_STATED PROBLEM A_
From the records, repeat word for word every line from the one containing "common name: Dark blue tiger butterfly" through the one containing "genus: Puccinia", including both.

_EXTRACT PROVIDED_
So, assuming you currently have the 70-200mm f/4 lens, I would actually offer that getting the 70-200mm f/2.8 II lens is probably another alternative, and one that might support your motorsports and airshows better than a longer focal length. Those subjects just move so much faster on a consistent basis than wildlife does. If you really needed to, you could slap the 2x TC onto that, and you would have a 400mm f/5.6 lens, albeit one that doesn't quite offer the same IQ as the 400/5.6 prime or 100-400. If you primarily do wildlife, and motorsports/airshows are a distant second, then I'd get the Tamron 150-600, and just work out your hand-holding skill (as it will get better over time.)

I use a 70-200 f2.8 IS II. Not the f4 model  :)

So if I drop one stop of aperture, I bump up one notch of ISO? I'm looking through my library and trying to gauge the ISO's, apertures and focal lengths used and what I could wish for.

Of the events I've been to, most of the time 200 is more than enough, but as a spectator there is only so close you can get to the track, and catch fencing does rather limit your view a lot of the time.

Airshows, again 200 is more than enough a lot of the time, however there are times when a bit more reach for the smaller planes (biplanes, spitfires etc), or when they are manoeuvring further away would be useful.

Wildlife is third on my list after motorsport and airshows.

The only two options I'd consider (other than the Tamron 150-600 you tried and eliminated) are the 100-400L and the 2xIII (and the latter only because you indicate the 70-200/2.8L IS II in your sig, IQ takes a big hit with any other 70-200).  FWIW, I have the 100-400, 70-200 II, and both MkIII TCs.

_STATED PROBLEM B_
Transcribe the lens discussion word for word, beginning at the words "Airshows, again 200" and stopping after the words "both MkIII TCs.".

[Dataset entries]
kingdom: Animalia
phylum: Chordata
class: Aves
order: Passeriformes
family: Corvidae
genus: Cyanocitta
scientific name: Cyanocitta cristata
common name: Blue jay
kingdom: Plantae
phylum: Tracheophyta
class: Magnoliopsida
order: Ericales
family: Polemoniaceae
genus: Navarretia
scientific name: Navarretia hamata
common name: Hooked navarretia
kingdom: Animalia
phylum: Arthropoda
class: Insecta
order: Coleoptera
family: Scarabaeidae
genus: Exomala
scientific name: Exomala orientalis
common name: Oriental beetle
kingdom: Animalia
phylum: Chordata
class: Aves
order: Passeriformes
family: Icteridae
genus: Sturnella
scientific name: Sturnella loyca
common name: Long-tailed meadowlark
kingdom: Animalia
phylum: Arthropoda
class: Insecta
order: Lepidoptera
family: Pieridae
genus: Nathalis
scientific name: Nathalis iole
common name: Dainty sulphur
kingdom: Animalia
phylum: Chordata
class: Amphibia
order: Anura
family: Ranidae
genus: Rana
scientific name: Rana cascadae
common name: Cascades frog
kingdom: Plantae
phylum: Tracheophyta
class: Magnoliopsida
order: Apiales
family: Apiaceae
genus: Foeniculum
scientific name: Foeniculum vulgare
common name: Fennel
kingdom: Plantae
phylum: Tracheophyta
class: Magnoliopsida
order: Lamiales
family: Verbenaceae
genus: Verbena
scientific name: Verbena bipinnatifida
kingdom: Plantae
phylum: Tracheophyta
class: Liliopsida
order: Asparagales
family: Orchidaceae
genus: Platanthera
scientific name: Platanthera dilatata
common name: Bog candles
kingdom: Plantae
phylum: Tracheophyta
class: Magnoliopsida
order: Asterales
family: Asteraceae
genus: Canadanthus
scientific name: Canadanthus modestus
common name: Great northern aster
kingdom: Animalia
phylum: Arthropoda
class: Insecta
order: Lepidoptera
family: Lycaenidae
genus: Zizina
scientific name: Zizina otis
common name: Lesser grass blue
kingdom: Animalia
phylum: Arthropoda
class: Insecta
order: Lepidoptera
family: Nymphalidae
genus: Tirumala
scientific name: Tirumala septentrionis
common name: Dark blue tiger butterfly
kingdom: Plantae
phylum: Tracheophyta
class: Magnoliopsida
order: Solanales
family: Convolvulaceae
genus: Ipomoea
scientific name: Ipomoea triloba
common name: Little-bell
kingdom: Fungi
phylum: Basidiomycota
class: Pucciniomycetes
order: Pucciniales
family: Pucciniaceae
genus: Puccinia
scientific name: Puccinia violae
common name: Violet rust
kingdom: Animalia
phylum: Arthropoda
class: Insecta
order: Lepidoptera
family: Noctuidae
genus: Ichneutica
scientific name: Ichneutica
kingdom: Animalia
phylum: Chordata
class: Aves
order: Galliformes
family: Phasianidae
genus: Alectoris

_CORRECT RESULT A_
common name: Dark blue tiger butterfly
kingdom: Plantae
phylum: Tracheophyta
class: Magnoliopsida
order: Solanales
family: Convolvulaceae
genus: Ipomoea
scientific name: Ipomoea triloba
common name: Little-bell
kingdom: Fungi
phylum: Basidiomycota
class: Pucciniomycetes
order: Pucciniales
family: Pucciniaceae
genus: Puccinia

_CORRECT RESULT B_
Airshows, again 200 is more than enough a lot of the time, however there are times when a bit more reach for the smaller planes (biplanes, spitfires etc), or when they are manoeuvring further away would be useful.

Wildlife is third on my list after motorsport and airshows.

The only two options I'd consider (other than the Tamron 150-600 you tried and eliminated) are the 100-400L and the 2xIII (and the latter only because you indicate the 70-200/2.8L IS II in your sig, IQ takes a big hit with any other 70-200).  FWIW, I have the 100-400, 70-200 II, and both MkIII TCs.